Die Situation in Luxemburg
Die bekannteste luxemburgische Parkourläuferin ist sicherlich Lynn Jung, die sich auch international einen Namen gemacht hat. Insgesamt wird die Disziplin hierzulande immer bekannter. Neben einer unabhängigen Parkour-Szene und dem CG Remich bietet auch der Turnverein Réveil Bettemburg entsprechende Kurse an.
Im Spätsommer 2018 wurde in Remich zudem ein Parkour-Park eröffnet – etwas, worüber man sich beim „Cercle de gymnastique“ besonders freut. „Es ist sinnvoll, erst einmal mit den Kindern in der Halle zu trainieren, doch Parkour ist einfach eine Straßensportart und da bietet der Park ganz andere Möglichkeiten“, erklärt Yannick Lippert.
Cercle de gymnastique Remich
Mit dem „Cercle de gymnastique Remich“ sind mehrere junge Parkour-Interessierte vor fünf Jahren bei einem Turnverein auf offene Ohren gestoßen. Alles begann mit einer kleinen Gruppe von weniger als zehn Leuten, die anfangs noch mit den Turnern in Remich trainierten. Doch schnell fand man in der Sporthalle in Remerschen ein neues Zuhause und bekam das notwendige Material, um disziplingerecht trainieren zu können.
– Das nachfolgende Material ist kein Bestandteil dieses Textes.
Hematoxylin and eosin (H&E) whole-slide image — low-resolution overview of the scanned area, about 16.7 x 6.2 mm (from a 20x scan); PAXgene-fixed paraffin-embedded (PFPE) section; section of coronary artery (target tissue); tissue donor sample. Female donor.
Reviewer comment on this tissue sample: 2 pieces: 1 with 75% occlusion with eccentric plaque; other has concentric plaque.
Inzwischen zählt die Parkour-Sektion 107 aktive Mitglieder. Mit Stéphane Crichton, David Holbrechts, Yannick Lippert und Emilie Bleser kümmern sich vier Trainer um die sogenannten „traceurs“, wie die Parkourläufer auch bezeichnet werden.
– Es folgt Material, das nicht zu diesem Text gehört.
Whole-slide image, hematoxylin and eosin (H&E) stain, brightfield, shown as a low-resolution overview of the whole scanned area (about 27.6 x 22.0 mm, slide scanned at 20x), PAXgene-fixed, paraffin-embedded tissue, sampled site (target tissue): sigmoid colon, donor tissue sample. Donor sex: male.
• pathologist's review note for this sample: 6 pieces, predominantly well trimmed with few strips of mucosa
Vor allem bei den Jüngsten steigt das Interesse weiterhin. „Wir haben fast ständig neue Kinder beim Training, die Parkour ausprobieren wollen. Das spricht sich schnell in der Schule herum und dann wollen auch die Klassenkameraden mitkommen“, erklärt Lippert. So zählt der Anfängerkurs aktuell rund 30 Kinder, das Durchschnittsalter liegt bei 13 bis 14 Jahren. Dabei kommen die Mitglieder nicht nur aus der Region um Remich. Ein Beweis für die Parkour-Faszination bei der Jugend. Somit würde man neben den Trainingseinheiten am Freitagabend und Sonntagvormittag liebend gerne eine weitere am Samstag anbieten.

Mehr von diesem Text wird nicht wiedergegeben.